First, let me preface this piece with this: I have no problem with ooey-gooey, 800-calorie, super-sized ice cream sundaes moated up with caramel sauce and crowned with enough whipped cream to enable your cherry-on-top to snowboard off-piste. And if there's ever a day to indulge in such an ode to frozen, creamy dessert, today is it (Happy National Ice Cream Day!!). 


However, if you like to enjoy ice cream more than once a year (and really, super crazy dessert treats shouldn't be indulged in more often than that, both because of the calorie insanity and because they start to lose their specialness if you do), I have a few ideas on how you can incorporate ice cream into your diet both healthfully and realistically. And since you're adding extra flavor, you can get away with a smaller serving of the ice cream itself (and saving more for later!). 


Add fresh fruit: If you start with a more neutral base — chocolate, vanilla, strawberry, mint chip or pistachio are all great — you can add fresh fruit, which is now at the height of flavor in mid-summer. Adding fresh strawberries to your strawberry cone, or a cascade of berries to chocolate or vanilla ice cream is obvious (and adds few calories, tons of taste, and lots of vitamins and antioxidants to your dessert).


But don't stop there. Try throwing some peaches, nectarines or black plums on the grill once dinner's done and letting them cool a bit before tossing them on top of some vanilla, or adding quickly braised orange chunks to mint chip (chocolate, mint and orange are a super-yum, but not totally obvious combo). 


Go nuts: You can turn a bowl of ice cream into a meal if you add nuts and fruit. But even if you just add nuts (I like raw cashews, macadamia nuts or almonds, since they retain more of their nutrients than roasted nuts and have no added oils), you've got a truly nutritious snack.
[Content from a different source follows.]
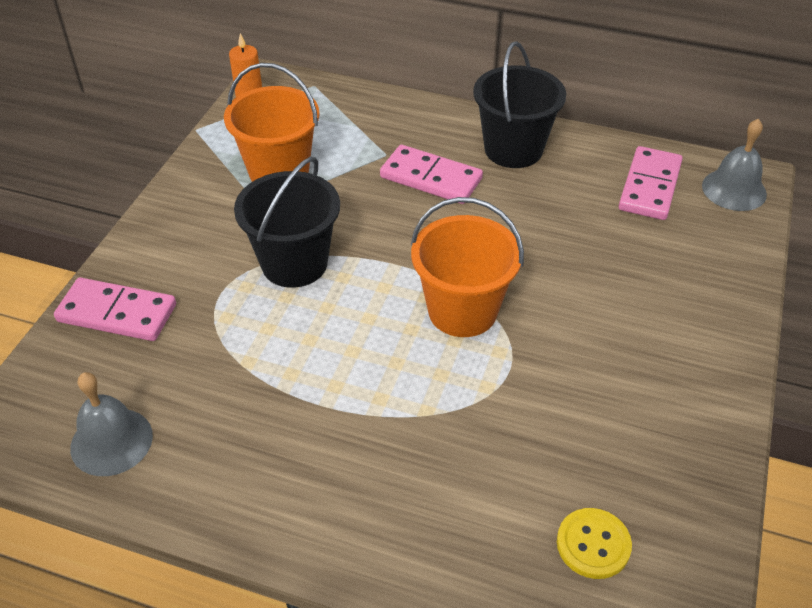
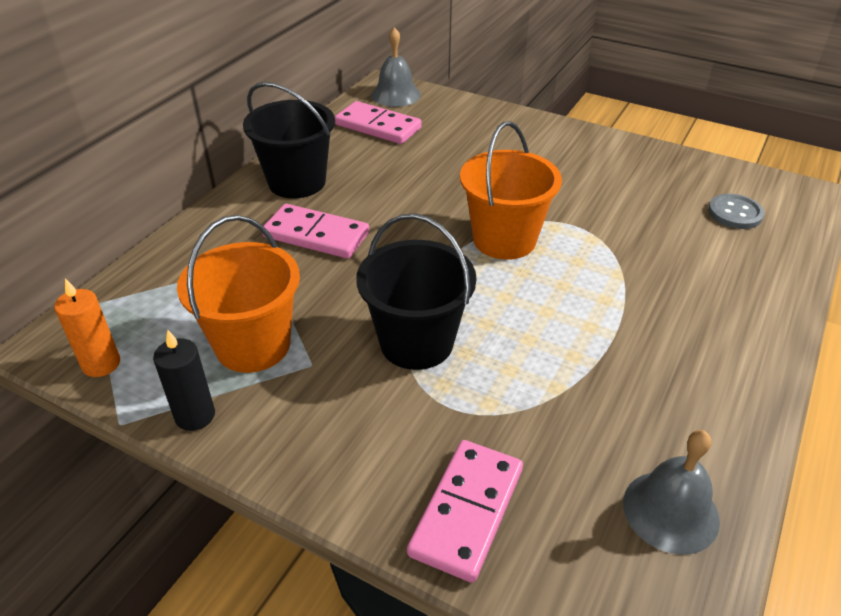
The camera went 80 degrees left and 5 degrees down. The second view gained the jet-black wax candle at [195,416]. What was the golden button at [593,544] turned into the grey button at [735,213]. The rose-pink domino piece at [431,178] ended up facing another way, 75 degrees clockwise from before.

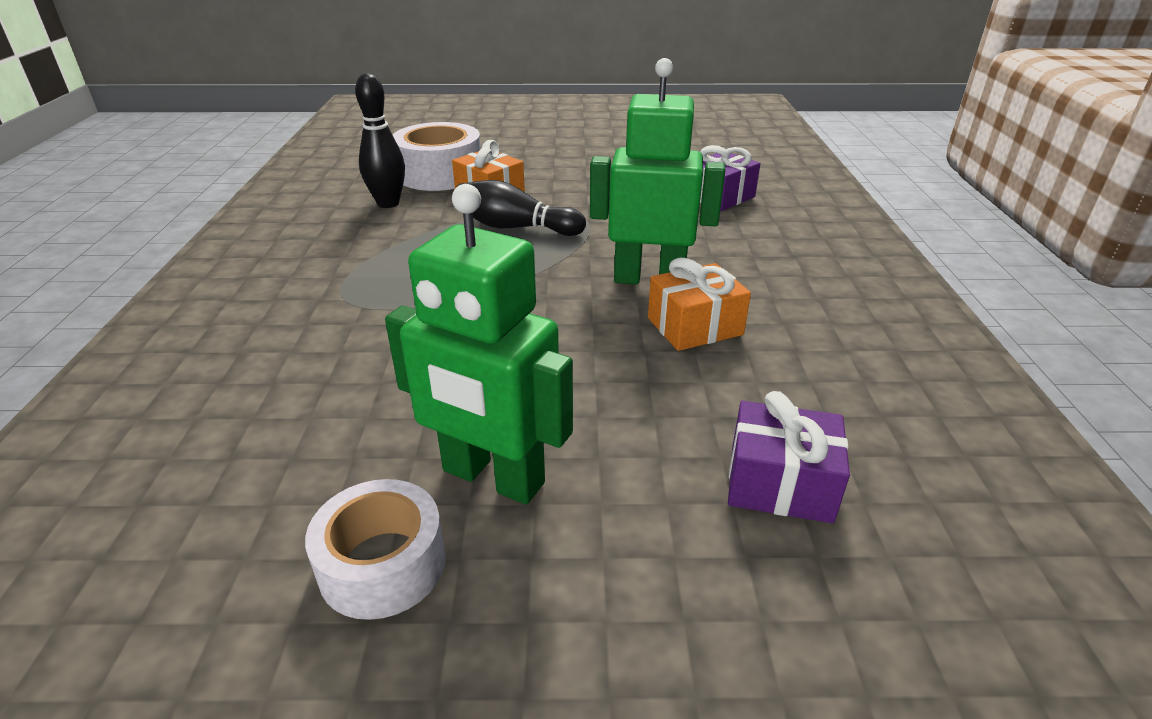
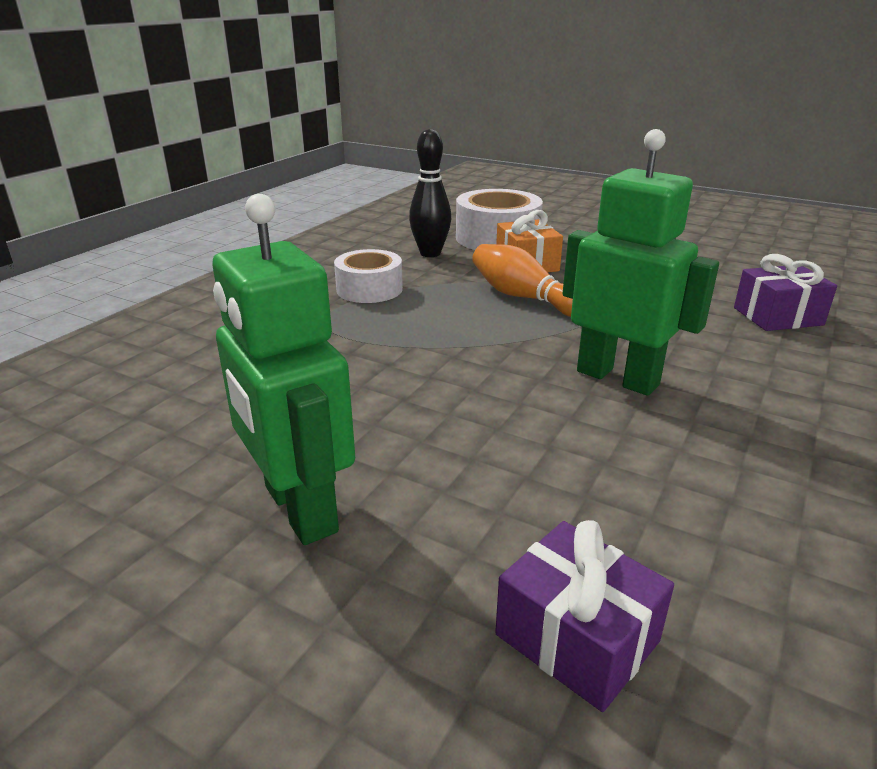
The camera went 30 degrees right and 5 degrees down. The second view lost the orange-coloured wrapped gift at [694,326]. The pure white sticky tape ended up elsewhere, having gone from [383,564] to [369,289]. What was the jet-black tenpin at [515,227] turned into the orange-coloured tenpin at [524,297].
You can try mixing nuts — peanuts and cashews, for example, or swirling nut butters through slightly softened ice cream (and then you can re-freeze if you want it be fancy about it).
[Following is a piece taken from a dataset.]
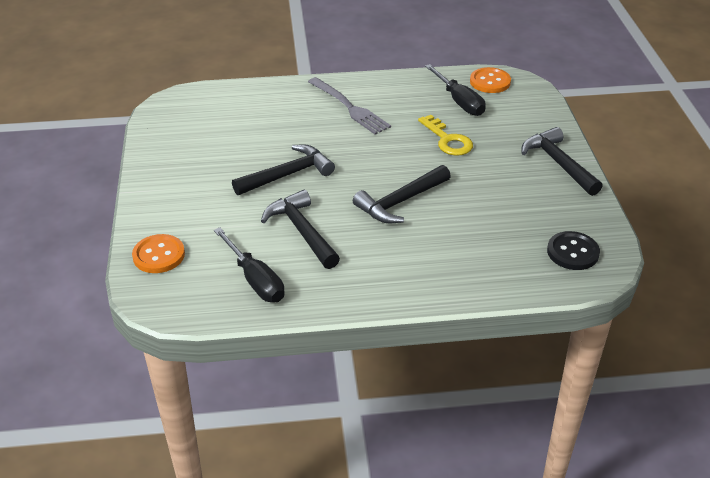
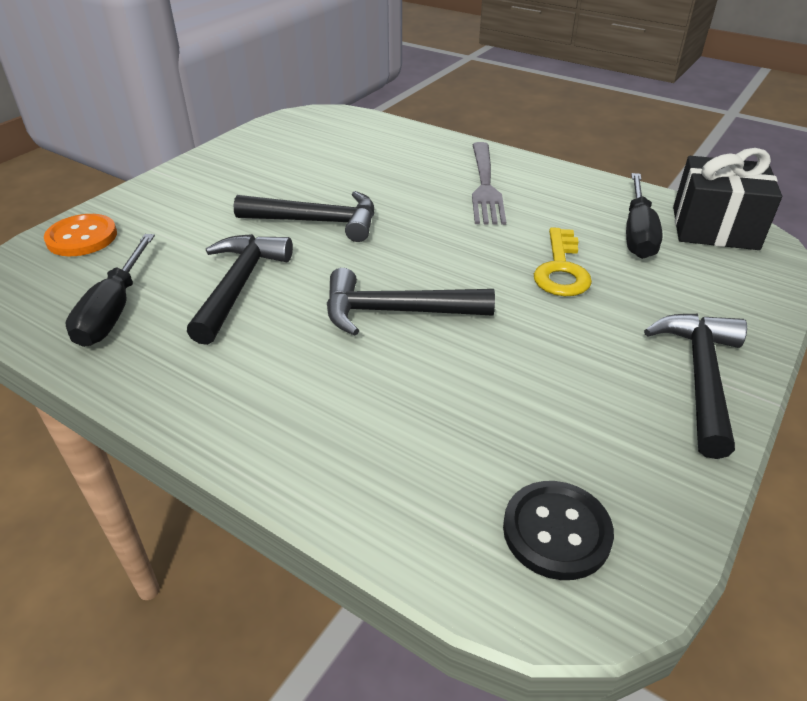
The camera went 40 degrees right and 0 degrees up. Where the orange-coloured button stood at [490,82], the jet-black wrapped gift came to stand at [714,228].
Macadamia nut butter swirled through chocolate ice cream with some blueberries on top? Or how about some crunchy peanut butter scooped into a vanilla caramel swirl? Either way, you're getting the health benefits of nuts — packed with protein and minerals — along with satisfying your sweet tooth. As mentioned above, I like raw nuts, and raw nut butters without any additives. Organic, unsweetened roasted nut butters are great too, and recently I've seen almond butter with flax or chia seeds (at Trader Joe's and Whole Foods) mixed in. You could easily make your own with flax, hemp or sesame seeds, which triples the health benefits, bringing omegas and even more protein, as well as additional antioxidants from the seeds. 
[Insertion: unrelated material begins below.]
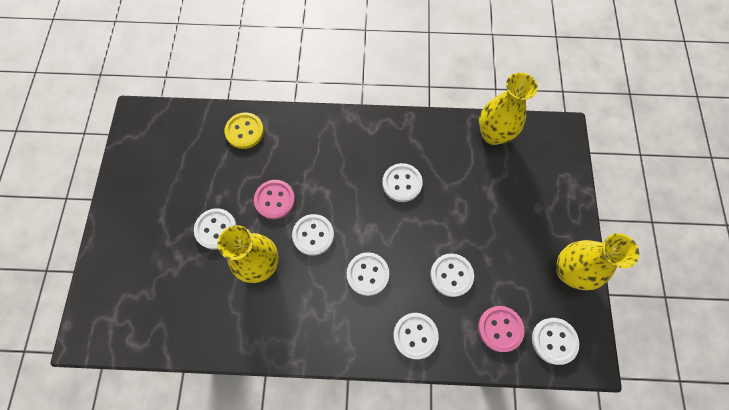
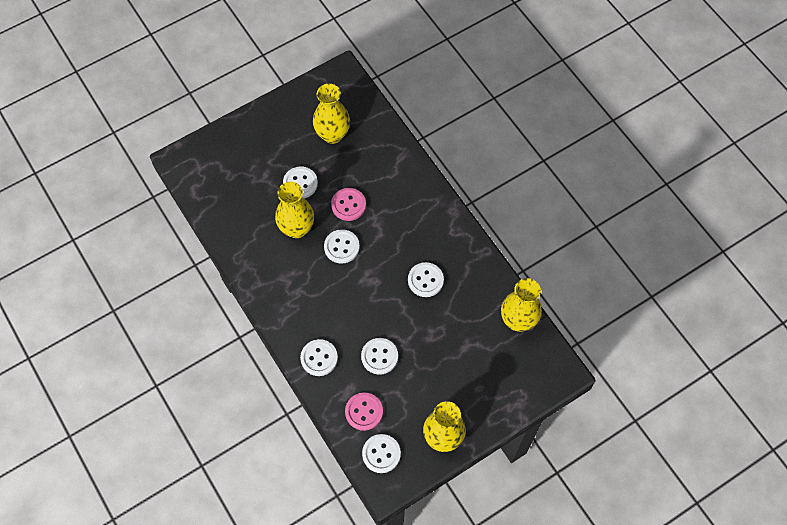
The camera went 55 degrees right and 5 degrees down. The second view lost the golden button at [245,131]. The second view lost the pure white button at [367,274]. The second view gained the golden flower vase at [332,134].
Double the chocolate: As a dark chocolate aficionado, I rarely go a day without the good stuff, which is filled with antioxidants, isn't highly sugary, and has been shown by a ream of scientific studies to have very real heart-health benefits. 


You can melt dark chocolate in a double boiler and pour over your favorite ice cream for a much healthier chocolate sauce (the commercial jarred versions are filled with preservatives, unhealthy oils and other additives), or just break a piece up over whatever flavor you've got on-hand (I think chocolate goes with every ice cream flavor!). 


Or, do what I do: break off a chunk of chocolate, cover one end with a bit of foil, and use it as your spoon! The coldness of the ice cream means you just get a bit of chocolate with each bite, which means you really get to savor the flavor. 


Can't — or don't want — to eat ice cream? I wrote about my favorite ice cream alternatives here. Pretty much everything above works with these delicious substitutes, so enjoy!


(I'm thinking a super-health sundae with vanilla ice cream swirled with raw almond butter, roasted peaches and melted dark chocolate, and topped with chia seeds might be on my menu today!)